**Data**.
* * *

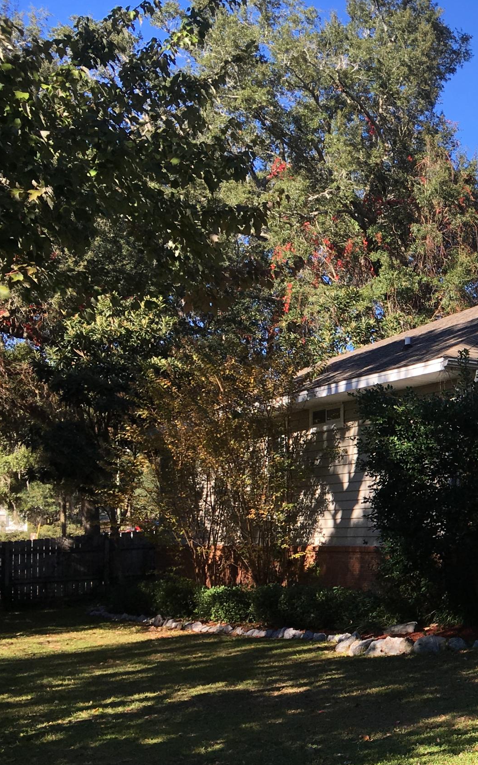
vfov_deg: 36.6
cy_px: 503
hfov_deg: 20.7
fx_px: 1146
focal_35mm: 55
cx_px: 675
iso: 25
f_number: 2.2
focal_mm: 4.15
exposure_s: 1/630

* * *

**Required action**. All of the entries need to be retyped word for word, pictures excluded.

**Task solution**.
vfov_deg: 36.6
cy_px: 503
hfov_deg: 20.7
fx_px: 1146
focal_35mm: 55
cx_px: 675
iso: 25
f_number: 2.2
focal_mm: 4.15
exposure_s: 1/630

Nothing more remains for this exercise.